WHAT started as a whisper ended with a bang.
Cathy McGowan was barely a blip on the national media's radar when she announced her tilt at federal politics prior to the 2013 election.
It was the opposite story on Monday morning, when the independent MP announced she would not be contesting the May vote, handing the reins as ‘orange independent’ to Wangaratta's Dr Helen Haines.
Ms McGowan's decision attracted a huge media scrum and made national headlines, continuing to thrust Indi into the spotlight as the 2019 election draws closer.
The two-term MP undoubtedly changed the political landscape in her electorate with the Voices for Indi group, but further afield as well.
Similar campaigns have emerged in Tony Abbott's seat of Warringah, and in neighbouring electorate Farrer, which is held by longtime Liberal Sussan Ley.
With the incumbent’s departure, the next election will be Voices for Indi's biggest test.
Ms McGowan won the seat in 2016 on a comfortable 4.8 percent margin, but plenty has changed since.

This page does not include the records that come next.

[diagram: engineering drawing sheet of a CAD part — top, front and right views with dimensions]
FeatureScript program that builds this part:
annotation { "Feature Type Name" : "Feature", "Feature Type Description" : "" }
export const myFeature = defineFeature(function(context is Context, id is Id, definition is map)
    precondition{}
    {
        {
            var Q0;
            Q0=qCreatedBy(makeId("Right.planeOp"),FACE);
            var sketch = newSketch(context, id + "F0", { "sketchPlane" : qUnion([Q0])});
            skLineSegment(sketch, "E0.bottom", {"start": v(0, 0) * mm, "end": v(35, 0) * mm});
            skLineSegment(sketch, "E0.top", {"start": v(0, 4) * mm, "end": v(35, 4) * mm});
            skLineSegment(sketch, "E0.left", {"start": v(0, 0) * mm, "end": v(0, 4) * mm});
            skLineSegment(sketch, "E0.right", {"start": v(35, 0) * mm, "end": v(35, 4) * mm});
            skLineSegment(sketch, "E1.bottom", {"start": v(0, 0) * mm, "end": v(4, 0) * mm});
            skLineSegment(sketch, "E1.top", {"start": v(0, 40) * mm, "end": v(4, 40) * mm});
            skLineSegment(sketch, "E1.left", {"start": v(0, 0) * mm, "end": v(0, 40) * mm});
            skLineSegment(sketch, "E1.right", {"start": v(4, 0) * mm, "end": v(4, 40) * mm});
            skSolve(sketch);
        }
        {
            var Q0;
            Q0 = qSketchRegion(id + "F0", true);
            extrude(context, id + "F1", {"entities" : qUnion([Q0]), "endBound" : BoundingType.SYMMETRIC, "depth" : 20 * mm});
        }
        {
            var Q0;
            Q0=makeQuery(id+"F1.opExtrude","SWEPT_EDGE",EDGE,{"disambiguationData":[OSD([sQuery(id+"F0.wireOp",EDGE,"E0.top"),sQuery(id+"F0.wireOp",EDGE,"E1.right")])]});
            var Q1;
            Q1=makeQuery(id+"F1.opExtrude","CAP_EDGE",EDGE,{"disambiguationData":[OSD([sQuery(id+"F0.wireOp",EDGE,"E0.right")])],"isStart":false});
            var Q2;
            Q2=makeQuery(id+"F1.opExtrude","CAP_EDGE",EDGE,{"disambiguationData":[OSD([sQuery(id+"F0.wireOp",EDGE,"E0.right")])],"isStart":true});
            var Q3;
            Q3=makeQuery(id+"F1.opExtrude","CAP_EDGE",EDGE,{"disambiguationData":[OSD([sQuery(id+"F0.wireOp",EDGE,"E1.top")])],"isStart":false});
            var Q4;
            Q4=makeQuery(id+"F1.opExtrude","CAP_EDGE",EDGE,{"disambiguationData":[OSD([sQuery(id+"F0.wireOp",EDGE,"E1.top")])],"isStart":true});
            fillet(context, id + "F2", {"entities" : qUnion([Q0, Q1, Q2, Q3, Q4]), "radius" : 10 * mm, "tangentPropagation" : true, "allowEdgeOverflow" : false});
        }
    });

This time, not only will Voices for Indi have to put in work introducing Dr Haines, a first-time political candidate, to the electorate, they also face increased competition from the major parties.
Liberal challenger Steve Martin fits the bill for a party looking to regain control of what once was a traditionally safe seat.
The Nationals, too, could potentially run a compelling candidate should Bridget McKenzie throw her hat into the ring – though the party is on the nose after a series of scandals.
Ms McGowan’s campaign changed what was possible for an independent candidate in 2013. Whether that remains the case for Dr Haines, only time will tell.